A drawback of such models is it still faces some of the issues of the cause and effect philosophy and some researchers argue that many epidemiological models do not really analyze accident but categorize them (Wienen et al., 2017). Using such a model on the cat scenario would require further effort but may help solves issues done at the organizational and supervisory level of the occurrence and would categorize the different failures (might put the failure done by the girl, cat, and worker in one category and the managers in another).
Figure 2: Reason's Swiss Cheese Model
Systemic Models: Unlike the previous two schools of models, systemic models do not follow a cause and effect methodology. Instead systemic models see accident as an unexpected behavior of the system resulting from the relationships of the different system components acting in ways that are rational given their local context. In such models, accidents are not a “root cause” problem but a control problem.
Example of such models are the Systems Theoretic Analysis Model and Processes model (STAMP) and Functional Resonance Analysis Method (FRAM) (Underwood & Waterson, 2012).
Although, such models may seem as the best choice on paper, they tend to be time and resource intensive and require a lot of domain knowledge and sometimes the benefits of using such a model may be hard to justify (think of justifying using such model in the cat scenario).
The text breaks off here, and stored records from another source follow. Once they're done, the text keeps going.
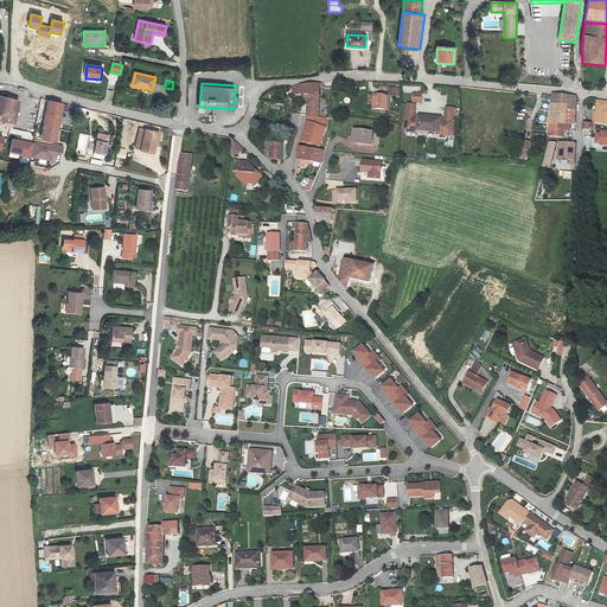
[(306,115),(318,117),(320,83),(306,83),(293,85),(293,94),(307,93),(306,115)]
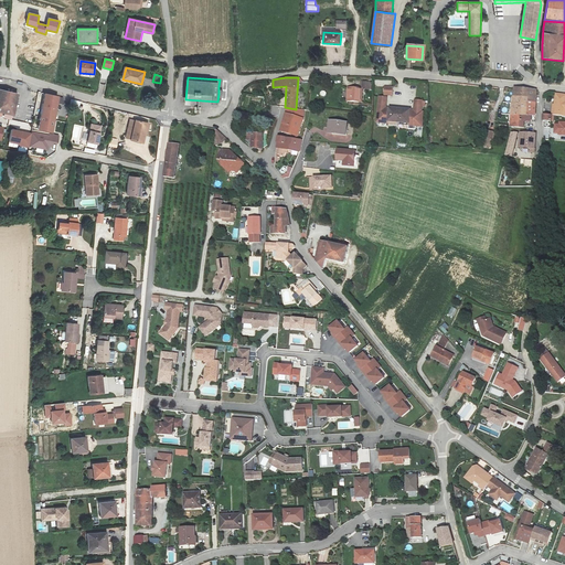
[(0,114),(4,115),(13,117),(16,107),(21,83),(13,81),(11,93),(0,89),(0,114)]
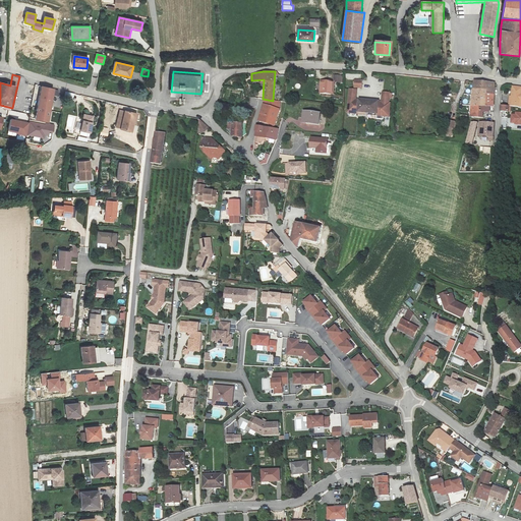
[(474,82),(473,88),(485,90),(485,92),(494,93),(494,82),(474,79),(474,81),(474,82)]
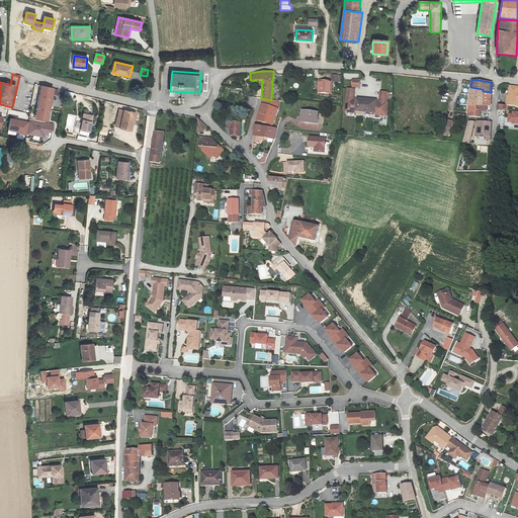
[(331,81),(318,81),(318,93),(331,93),(331,81)]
This reason might help explain why such models have not gained widespread usage in the practitioner world (Underwood & Waterson, 2012).
Figure 3: Hollnagel's Functional Resonance Analysis Method (FRAM)
In the end, the writer does not believe in the notion of a bad analysis model but does believe some models (or group of models) may better suited for certain situations. Take the cat scenario for example, a simple problem with a minor consequence (when compared to accident in the aviation and nuclear industry) which would seem to favor a sequential method and would be hard to justify using a systemic one. Once an investigator or practitioner is familiar with the qualities of a model they can be valuable tools within their arsenal.
Underwood, Peter & Waterson, Patrick. (2012). A Review of Systemic Accident Analysis Models.
Contemporary Ergonomics and Human Factors 2012. 10.1201/b11933-82.
Underwood, P., & Waterson, P.. (2013). Accident analysis models and methods: guidance for safety professionals. Loughborough University. https://hdl.handle.net/2134/13865
Wienen, Hans & Bukhsh, Faiza & Vriezekolk, Eelco & Wieringa, Roel. (2017). Accident\Analysis Methods and Models - a Systematic Literature Review. 10.13140/RG.2.2.11592.62721.